Gold Price Forecast: Spot Rebounds to $5,172 as Iran War Escalaion Targets “Warships” and Energy Hubs
Gold is once again entering a volatile phase, with prices jumping 1.6% ($85) to $5,172 per ounce as the US-Iran conflict takes a dramatic...
Quick overview
- Gold prices surged 1.6% to $5,172 per ounce amid escalating US-Iran tensions, following a significant naval confrontation.
- The conflict has expanded beyond the Middle East, with NATO's involvement indicating a global crisis and rising energy prices.
- Despite a strong US economy and reduced expectations for interest rate cuts, the 'War Premium' is currently supporting gold prices.
- Analysts suggest buying the dip in gold around $5,100-$5,130, while cautioning about potential price drops if support levels fail.
Gold is once again entering a volatile phase, with prices jumping 1.6% ($85) to $5,172 per ounce as the US-Iran conflict takes a dramatic turn. At this point, Thursday 5th of March 2026, we’re seeing a pretty significant rebound from the price drop of yesterday.
The key driver behind this sudden surge is the sudden expansion of the US-Israel-Iran conflict. Yesterday’s rumors that this was all just a bunch of “peace talk” have been blown out of the water, with reports emerging that a US sub has sunk an Iranian warship off the coast of Sri Lanka and NATO has intercepted some ballistic missiles over Turkey, killing at least 80 people doing so.

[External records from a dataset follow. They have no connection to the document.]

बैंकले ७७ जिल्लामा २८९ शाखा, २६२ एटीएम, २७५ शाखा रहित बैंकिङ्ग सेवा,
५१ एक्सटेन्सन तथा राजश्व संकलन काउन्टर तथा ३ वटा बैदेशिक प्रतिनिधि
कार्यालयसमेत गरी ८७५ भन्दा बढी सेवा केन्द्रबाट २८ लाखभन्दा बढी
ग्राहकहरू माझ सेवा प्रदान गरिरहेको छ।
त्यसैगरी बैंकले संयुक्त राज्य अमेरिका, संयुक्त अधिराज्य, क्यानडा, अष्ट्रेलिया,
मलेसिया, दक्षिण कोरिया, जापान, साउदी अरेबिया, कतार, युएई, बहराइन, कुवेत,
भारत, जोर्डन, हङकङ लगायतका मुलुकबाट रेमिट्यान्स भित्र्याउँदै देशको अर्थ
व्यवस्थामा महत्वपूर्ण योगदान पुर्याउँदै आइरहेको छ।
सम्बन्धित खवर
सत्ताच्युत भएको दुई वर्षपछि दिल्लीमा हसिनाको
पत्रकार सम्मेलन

The Conflict is Now a Global Showdown
While for the past two days the market was focusing on the Strait of Hormuz, we’re now seeing a lot more than that going on.
- First Casualty of War: This Indian Ocean naval engagement is the first major direct confrontation between US and Iranian naval vessels and it’s not going to go down well with the Iranian military.
- NATO Rushes to the Scene: NATO taking out those Iranian missiles heading for Turkey shows that this is no longer a simple Middle Eastern conflict – it’s now a global crisis with multiple nuclear armed alliances involved.
- Hitting the Energy Hubs: Iran has now started targeting the key energy hubs in neighboring countries, sending WTI Crude prices up 3.4% and Brent up 2.7% – this in turn has reinforced the gold price, making it the ultimate “risk-off” insurance policy.
Dollar vs Gold: A Tug of War
Gold is now caught in a battle for supremacy between a resurgent US Dollar (DXY near 99.10) and rising 10-year Treasury yields (4.11%.) With a strong US economy and some pretty impressive data (that ISM Services PMI of 56.1 being a highlight), we’re seeing a pretty big drop in expectations that the Fed will cut interest rates in March – and that’s bearish for gold.
- The Fed Has Got Cold Feet: A pretty strong US economy with ISM Services PMI of 56.1 has knocked back expectations of a March rate cut. In normal circumstances, this would be bad news for gold, but the “War Premium” is currently outweighing the interest rate headwind.
- The Central Banks Continue to Buy: Despite the ongoing price volatility, the central banks continue to be the “sticky” buyers of 2026. Poland, the Czech Republic and China are still adding to their gold reserves this year, with a massive 800 tonnes of official sector buying forecasted for the year – a stark contrast to what we’d see in normal times.
- ETF Inflows Show a Flight to Safety: US gold ETFs have seen a massive $10.5 billion in YTD inflows, as investors have started dumping their equities for the safety of gold.
Gold Price Prediction: Sellers Have the Upper Hand
The 2-hour chart is now showing gold at $5,102, after slipping below the ascending channel that took the price from $4,906 to $5,400. This marked a lower high within the structure, followed by a sharp breakdown candle that pierced short-term support at $5,187.

The 50- and 100-EMAs are now acting as resistance, with the 50-EMA at $5,187, the 100-EMA at $5,175, and the recent candlestick sequence showing sustained selling pressure. RSI has dropped to 36, close to oversold territory, but no divergence has yet been signalled.
Immediate support is at $5,071, followed by $4,996 and the base of the channel at $4,906. A recovery above $5,187 would stabilise the structure, but a failure to hold $5,071 could see the price drop towards $5,000.
The Analyst’s Verdict: A Prime Buying Opportunity
As a respected analyst, I strongly advise buying the dip into the $5,100-$5,130 zone. While J.P. Morgan still sees its headline grabbing $6,300 target for late 2026, everything in the short term is up to the headlines out of the Strait of Hormuz and NATO for the time being.
Trade Idea: Look for long positions above $5,187, target $5,300; in turn, sell below sustained break below $5,070, targeting $4,996, with stop loss above $5,190.